The Relay for Life was a relay walk for survivors of cancer. The evening began with The Star Spangled Banner, followed by The Pledge of Allegiance, and it felt so good to see every hand on heart, and hats removed, and tears in the eyes of the man standing next to me.
There were a whole bunch of teams that would keep walking all night (7pm-7am) to signify the heartache and troubles of those who were going through therapy and chemo. The sun going down was the terrible news that would change their life, and the dark, cold night was their difficulties going on, sometimes even wishing to give up; then the sun rise to symbolize the cure, the triumph of overcoming it.
Josh and I weren't prepared for the entire thing, so we had to bring Dallas home (it was getting pretty chilly) and put him to bed.
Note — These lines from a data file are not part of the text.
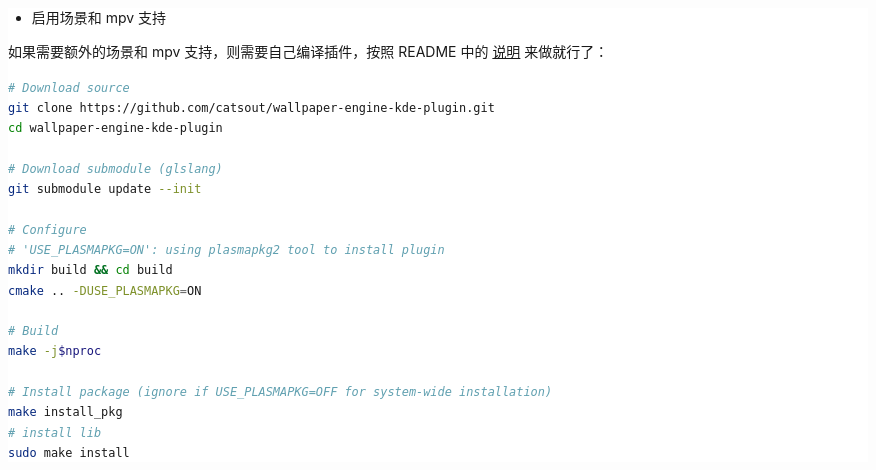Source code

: * 启用场景和 mpv 支持

如果需要额外的场景和 mpv 支持，则需要自己编译插件，按照 README 中的 [说明](https://github.com/catsout/wallpaper-engine-kde-plugin#note-for-kde-store) 来做就行了：

```bash
# Download source
git clone https://github.com/catsout/wallpaper-engine-kde-plugin.git
cd wallpaper-engine-kde-plugin

# Download submodule (glslang)
git submodule update --init

# Configure
# 'USE_PLASMAPKG=ON': using plasmapkg2 tool to install plugin
mkdir build && cd build
cmake .. -DUSE_PLASMAPKG=ON

# Build
make -j$nproc

# Install package (ignore if USE_PLASMAPKG=OFF for system-wide installation)
make install_pkg
# install lib
sudo make install
```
But, in my head, I keep seeing those women (and a few men) walking with their heads up, determined to make one lap, then another, to prove that they were strong enough to weather the night, to prove they were willing to do anything on their way to finding a cure.
It was beautiful, and I wish I could have stayed. And next year, I'll post a picture of my participant t-shirt that I will receive for walking alongside such brave people.


Calista said...

That sounds just awesome! I wonder if they do something like that here...

Karen said...

What beautiful symbolism. I can see how you would be inspired to be in it next year! Thank you for sharing a life changing moment. I love you!!

Stephanie said...

Wow, that's really neat. I'm glad you had the opportunity to be there, even if only for a while. It's especially neat for me because Jeff had cancer when he was about Zaylee's age, and survived (obviously).